Can a Bank Hear Crypto Investors? Yes, in Liechtenstein
Liechtenstein’s Bank Frick has become the country’s first institution of this kind to add cryptocurrency trade to its product portfolio. The bank, which does not engage in retail banking and works exclusively with professional clients and financial intermediaries, says it aims to place crypto-banking on at least the same level of quality as traditional banking.
“Customers are showing great interest and inquiries from new customers have been increasing over the last months with a peak since we published our release regarding crypto trading and crypto custody,” Sigvard Wohlwend, the Head of Communication at Bank Frick, told Cryptonews.com. “We see clients want to hedge their bets. Therefore, they invest fiat in different currencies. It’s difficult to name a specific 'favourite' currency. We get a lot of requests for larger and smaller crypto assets and also for investments directly in Initial Coin Offerings.”
The latest move comes as the Principality of Liechtenstein, a doubly landlocked microstate with a population of less than 40,000 that lies between Switzerland and Austria, is considering to use blockchain to increase the efficiency of its state administration.
Moreover, last February, Alois, the Crown Prince of Liechtenstein, reportedly said that cryptocurrencies, like Bitcoin, “could be one way to help his family restore its wealth” and his family is looking to invest in “other asset classes, even something like cryptocurrency”.

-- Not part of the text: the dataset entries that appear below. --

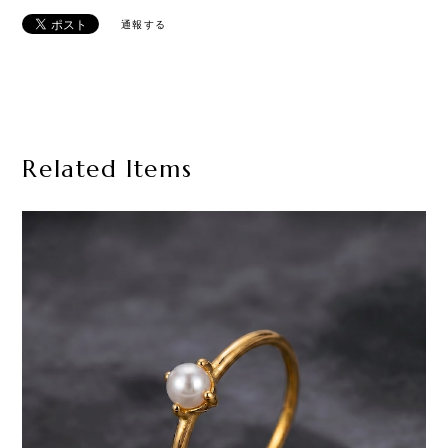
通報する
Related Items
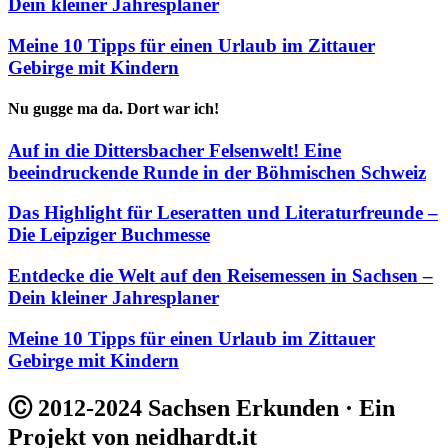
Dein kleiner Jahresplaner
Meine 10 Tipps für einen Urlaub im Zittauer
Gebirge mit Kindern
Nu gugge ma da. Dort war ich!
Auf in die Dittersbacher Felsenwelt! Eine
beeindruckende Runde in der Böhmischen Schweiz
Das Highlight für Leseratten und Literaturfreunde –
Die Leipziger Buchmesse
Entdecke die Welt auf den Reisemessen in Sachsen –
Dein kleiner Jahresplaner
Meine 10 Tipps für einen Urlaub im Zittauer
Gebirge mit Kindern
Ⓒ 2012-2024 Sachsen Erkunden · Ein
Projekt von neidhardt.it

As the safety of deposits is key to the operations of the banking system, the bank claims it has established a process that allows it to trade cryptocurrencies for its clients without being exposed to the counterparty risk.
“Bank Frick only works together with well-known and established exchanges and brokers, e.g. Bitstamp and Bitcoin Suisse,” Wohlwend said. “We use a cold storage solution for safekeeping the assets. Wallets are stored in different safe locations. And we have a 'multisignature' solution in place when transferring funds where at least three dedicated persons have to be present.”
According to its representative, the bank is developing processes with the aim to make the trade in crypto assets as convenient as in the traditional banking world.
“For example, we can name our Crypto Currency Tracker Certificate which can be bought through the depository bank of the client with the International Securities Identification Number – implying the client is a professional client or an intermediary. The convenient trading of crypto currencies which we offer to our professional clients and intermediaries now, is another initiative,” Wohlwend says.
Last September, the bank became the first bank in the Swiss franc area to launch a cryptocurrency basket tracker based on BTC and ETH. Since then, it has reported an increase in value of 224%, as of 7 March 2018, according to data released by the bank. The highest point to date was reached on 10 January 2018 when the instrument increased its value to 367%.
The latest development in Liechtenstein could be contrasted with the approach demonstrated by some of the traditional financial institutions which view cryptocurrencies as a potential risk to their established business models.
For example, in its 2017 annual report to the US Securities and Exchange Commission (SEC), JPMorgan Chase classified cryptocurrencies as a potential risk factor, stating that “both financial institutions and their non-banking competitors face the risk that payment processing and other services could be disrupted by technologies, such as cryptocurrencies, that require no intermediation.”
Set up in 1998, Bank Frick says is a family-run bank with headquarters in Balzers, Liechtenstein. Bank Frick employs about 90 people, operates a branch in London, and is Liechtenstein’s only bank with acquiring licences from Visa and MasterCard payment networks.